Published online by Cambridge University Press: 05 June 2012
It is widely recognised that the phenomenal growth of London from the late sixteenth century contributed to the development of the modern English economy. But there is less agreement about the extent to which this growth had medieval origins, even though London's share of England's assessed lay wealth grew conspicuously from 2 per cent in 1334 to 8.9 per cent in 1515. Earlier historians explained London's apparent exception to the general picture of urban decline in the fifteenth century by the city's geographical advantages and political status which made its continuing expansion seem inevitable.

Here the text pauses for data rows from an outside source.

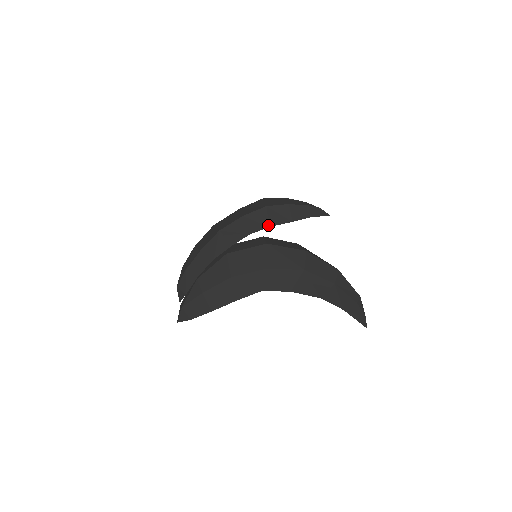
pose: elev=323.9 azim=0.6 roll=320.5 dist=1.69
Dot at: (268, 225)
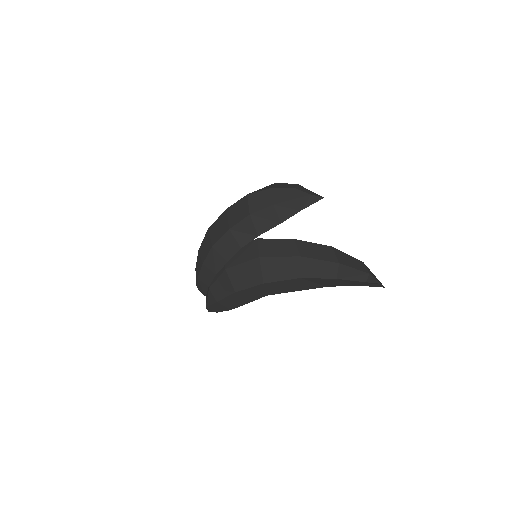
Dot at: (256, 235)
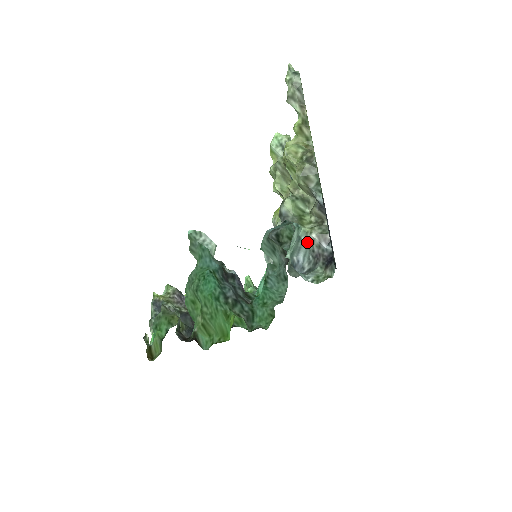
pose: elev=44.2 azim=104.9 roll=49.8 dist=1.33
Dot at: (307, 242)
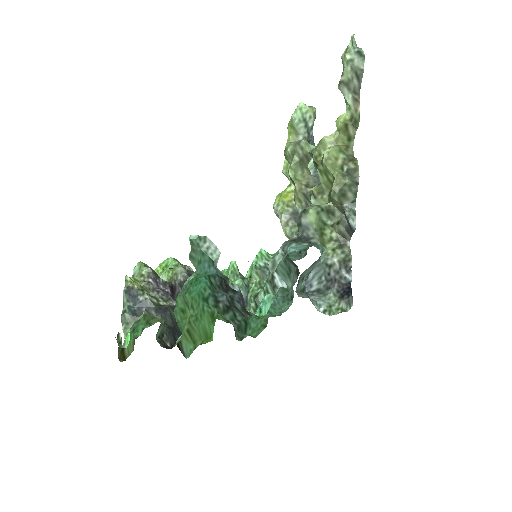
Dot at: (324, 264)
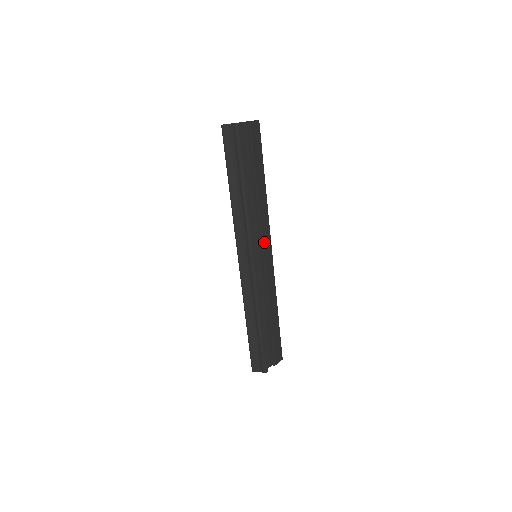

However, the recent topographical researches of Dr Derek Keene and his colleagues have led them to conclude that, far from being an exception to the general pattern of urban decline, London suffered from the same demographic trends which affected other medieval towns. Most historians have been persuaded by Dr Keene's deductions from the Cheapside evidence that London reached the peak of its medieval population, which he estimates at between 80,000 to 100,000, at about 1300, that it then declined, and that, despite a period of increased commercial activity from the last quarter of the fourteenth century until the 1420s, the city did not recover its former size until about 1600.
Dr Keene accounts for London's growth before 1300 by the two customary explanations that the city grew with the national population, and that its emergence as the centre of government meant that the purchasing power of the royal court moved away from the fairs and was concentrated in London at the end of the thirteenth century.